*What is required*: From the records, pick out and copy each line containing "down".

*Data extract*:

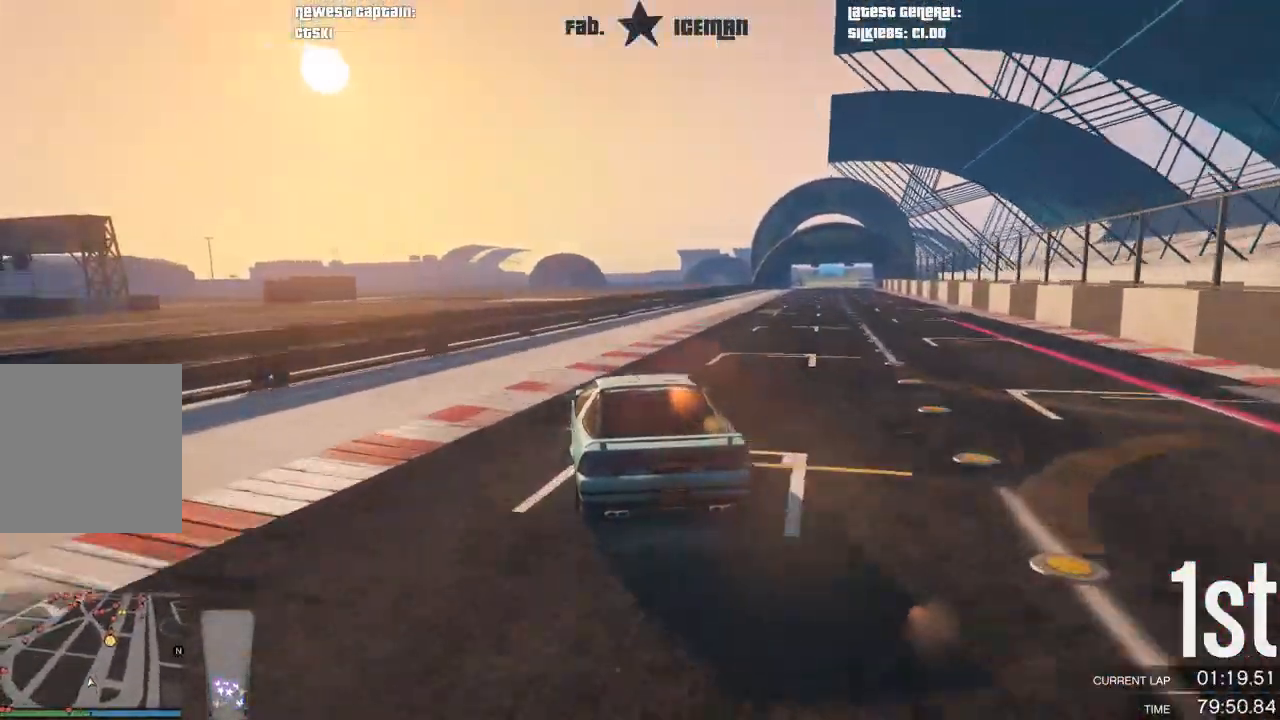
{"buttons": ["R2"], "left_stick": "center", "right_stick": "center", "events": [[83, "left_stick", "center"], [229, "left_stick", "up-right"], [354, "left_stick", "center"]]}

==

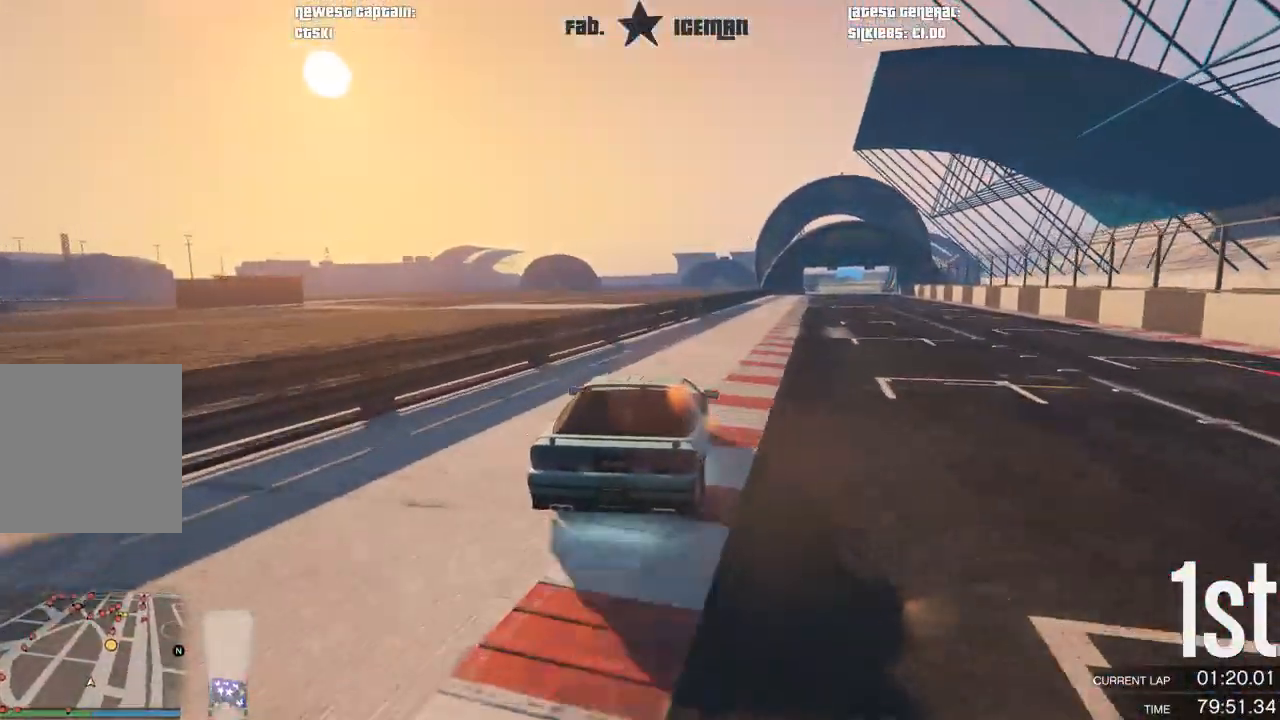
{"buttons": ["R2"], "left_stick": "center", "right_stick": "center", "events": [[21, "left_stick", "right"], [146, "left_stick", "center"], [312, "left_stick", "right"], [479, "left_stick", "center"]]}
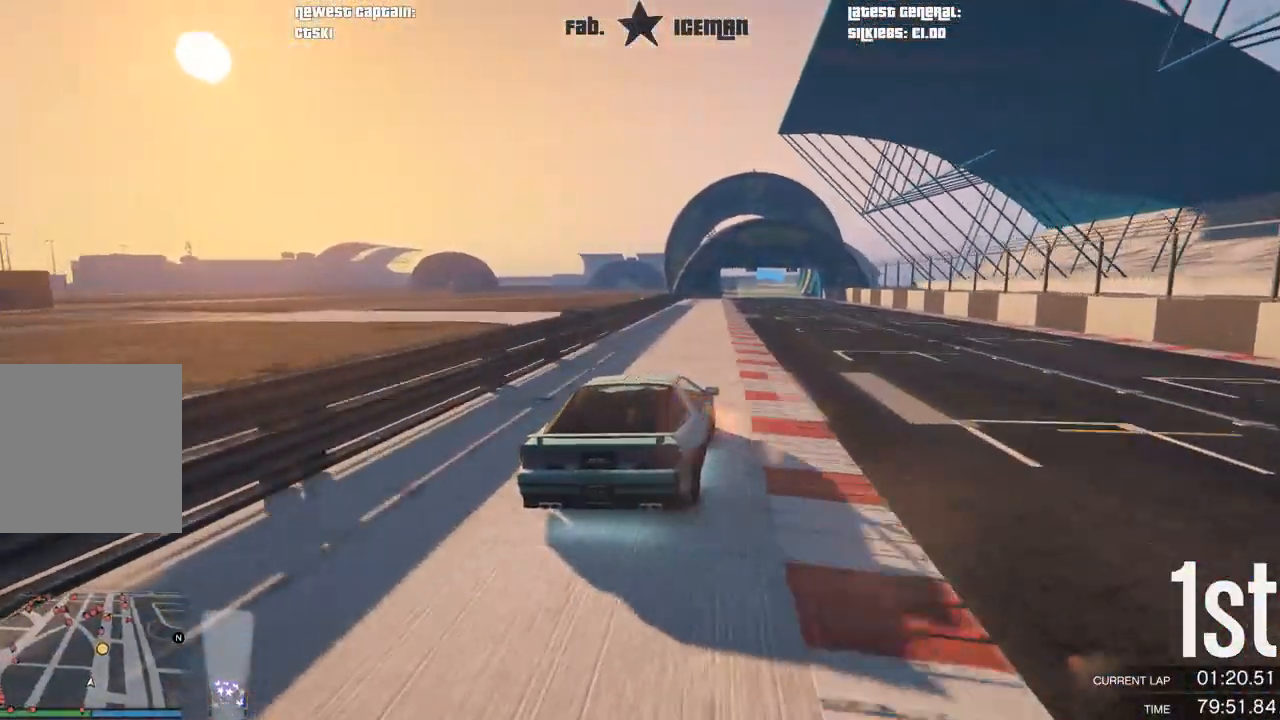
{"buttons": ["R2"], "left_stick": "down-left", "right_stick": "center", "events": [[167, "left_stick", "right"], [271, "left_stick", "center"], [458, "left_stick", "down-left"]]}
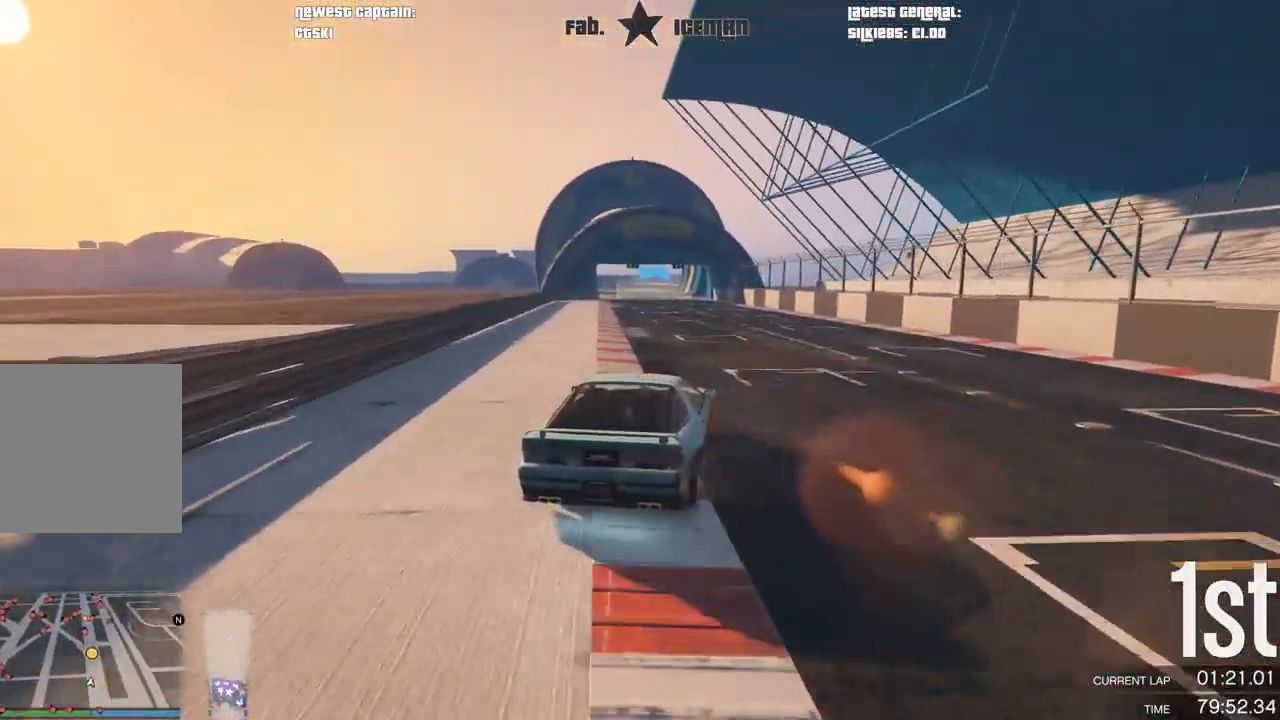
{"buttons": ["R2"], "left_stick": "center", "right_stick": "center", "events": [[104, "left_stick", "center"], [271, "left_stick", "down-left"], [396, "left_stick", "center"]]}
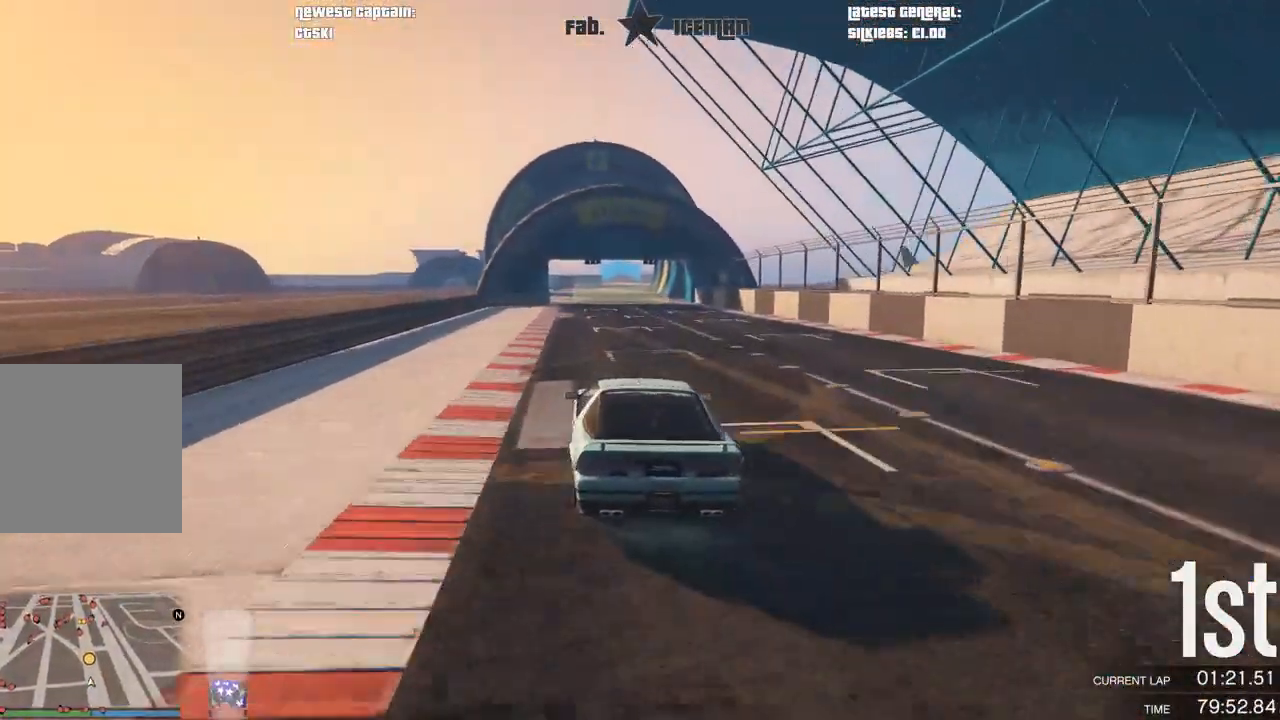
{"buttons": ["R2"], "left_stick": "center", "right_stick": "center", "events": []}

*Solved problem*:
{"buttons": ["R2"], "left_stick": "down-left", "right_stick": "center", "events": [[167, "left_stick", "right"], [271, "left_stick", "center"], [458, "left_stick", "down-left"]]}
{"buttons": ["R2"], "left_stick": "center", "right_stick": "center", "events": [[104, "left_stick", "center"], [271, "left_stick", "down-left"], [396, "left_stick", "center"]]}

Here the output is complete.